* DIRECTIONS FOR THIS TASK
Please retype each of the following entries line by line, with every character matching the original.

* SUPPLIED INFORMATION

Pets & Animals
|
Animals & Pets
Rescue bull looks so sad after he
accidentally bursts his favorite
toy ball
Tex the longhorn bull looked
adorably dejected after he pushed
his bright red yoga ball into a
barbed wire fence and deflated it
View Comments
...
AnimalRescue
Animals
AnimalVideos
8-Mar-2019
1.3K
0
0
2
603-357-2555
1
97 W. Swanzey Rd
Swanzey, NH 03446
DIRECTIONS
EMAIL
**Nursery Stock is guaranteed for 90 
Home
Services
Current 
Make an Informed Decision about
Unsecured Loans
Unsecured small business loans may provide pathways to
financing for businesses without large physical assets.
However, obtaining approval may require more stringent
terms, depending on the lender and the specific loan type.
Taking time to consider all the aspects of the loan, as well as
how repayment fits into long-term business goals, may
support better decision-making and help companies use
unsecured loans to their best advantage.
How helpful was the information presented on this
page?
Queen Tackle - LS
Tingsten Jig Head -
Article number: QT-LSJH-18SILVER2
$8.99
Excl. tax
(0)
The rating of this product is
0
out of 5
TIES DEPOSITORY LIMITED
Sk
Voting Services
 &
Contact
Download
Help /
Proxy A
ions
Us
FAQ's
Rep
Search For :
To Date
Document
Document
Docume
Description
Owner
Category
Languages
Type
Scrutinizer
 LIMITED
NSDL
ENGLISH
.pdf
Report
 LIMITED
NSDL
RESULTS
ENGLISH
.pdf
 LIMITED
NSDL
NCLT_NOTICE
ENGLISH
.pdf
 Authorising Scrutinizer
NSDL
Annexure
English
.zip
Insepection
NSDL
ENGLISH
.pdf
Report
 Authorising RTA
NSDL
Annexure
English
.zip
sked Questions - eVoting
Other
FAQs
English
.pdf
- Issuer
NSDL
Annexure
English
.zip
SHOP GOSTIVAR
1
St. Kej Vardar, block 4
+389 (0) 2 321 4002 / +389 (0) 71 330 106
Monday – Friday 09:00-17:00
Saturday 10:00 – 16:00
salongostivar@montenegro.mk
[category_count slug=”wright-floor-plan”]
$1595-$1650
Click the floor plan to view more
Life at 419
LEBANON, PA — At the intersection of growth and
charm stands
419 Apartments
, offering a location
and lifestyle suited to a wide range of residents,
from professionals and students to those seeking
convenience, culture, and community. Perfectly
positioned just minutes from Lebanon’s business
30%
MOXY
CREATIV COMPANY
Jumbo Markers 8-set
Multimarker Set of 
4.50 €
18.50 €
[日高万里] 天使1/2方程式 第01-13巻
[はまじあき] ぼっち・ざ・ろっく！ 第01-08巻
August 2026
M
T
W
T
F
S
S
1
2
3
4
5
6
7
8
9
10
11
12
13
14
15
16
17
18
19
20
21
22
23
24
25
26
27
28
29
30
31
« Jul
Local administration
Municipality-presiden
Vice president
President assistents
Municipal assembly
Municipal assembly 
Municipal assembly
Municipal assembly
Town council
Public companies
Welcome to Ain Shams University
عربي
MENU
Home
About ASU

* RESPONSE BELOW
Pets & Animals
|
Animals & Pets
Rescue bull looks so sad after he
accidentally bursts his favorite
toy ball
Tex the longhorn bull looked
adorably dejected after he pushed
his bright red yoga ball into a
barbed wire fence and deflated it
View Comments
...
AnimalRescue
Animals
AnimalVideos
8-Mar-2019
1.3K
0
0
2
603-357-2555
1
97 W. Swanzey Rd
Swanzey, NH 03446
DIRECTIONS
EMAIL
**Nursery Stock is guaranteed for 90 
Home
Services
Current 
Make an Informed Decision about
Unsecured Loans
Unsecured small business loans may provide pathways to
financing for businesses without large physical assets.
However, obtaining approval may require more stringent
terms, depending on the lender and the specific loan type.
Taking time to consider all the aspects of the loan, as well as
how repayment fits into long-term business goals, may
support better decision-making and help companies use
unsecured loans to their best advantage.
How helpful was the information presented on this
page?
Queen Tackle - LS
Tingsten Jig Head -
Article number: QT-LSJH-18SILVER2
$8.99
Excl. tax
(0)
The rating of this product is
0
out of 5
TIES DEPOSITORY LIMITED
Sk
Voting Services
 &
Contact
Download
Help /
Proxy A
ions
Us
FAQ's
Rep
Search For :
To Date
Document
Document
Docume
Description
Owner
Category
Languages
Type
Scrutinizer
 LIMITED
NSDL
ENGLISH
.pdf
Report
 LIMITED
NSDL
RESULTS
ENGLISH
.pdf
 LIMITED
NSDL
NCLT_NOTICE
ENGLISH
.pdf
 Authorising Scrutinizer
NSDL
Annexure
English
.zip
Insepection
NSDL
ENGLISH
.pdf
Report
 Authorising RTA
NSDL
Annexure
English
.zip
sked Questions - eVoting
Other
FAQs
English
.pdf
- Issuer
NSDL
Annexure
English
.zip
SHOP GOSTIVAR
1
St. Kej Vardar, block 4
+389 (0) 2 321 4002 / +389 (0) 71 330 106
Monday – Friday 09:00-17:00
Saturday 10:00 – 16:00
salongostivar@montenegro.mk
[category_count slug=”wright-floor-plan”]
$1595-$1650
Click the floor plan to view more
Life at 419
LEBANON, PA — At the intersection of growth and
charm stands
419 Apartments
, offering a location
and lifestyle suited to a wide range of residents,
from professionals and students to those seeking
convenience, culture, and community. Perfectly
positioned just minutes from Lebanon’s business
30%
MOXY
CREATIV COMPANY
Jumbo Markers 8-set
Multimarker Set of 
4.50 €
18.50 €
[日高万里] 天使1/2方程式 第01-13巻
[はまじあき] ぼっち・ざ・ろっく！ 第01-08巻
August 2026
M
T
W
T
F
S
S
1
2
3
4
5
6
7
8
9
10
11
12
13
14
15
16
17
18
19
20
21
22
23
24
25
26
27
28
29
30
31
« Jul
Local administration
Municipality-presiden
Vice president
President assistents
Municipal assembly
Municipal assembly 
Municipal assembly
Municipal assembly
Town council
Public companies
Welcome to Ain Shams University
عربي
MENU
Home
About ASU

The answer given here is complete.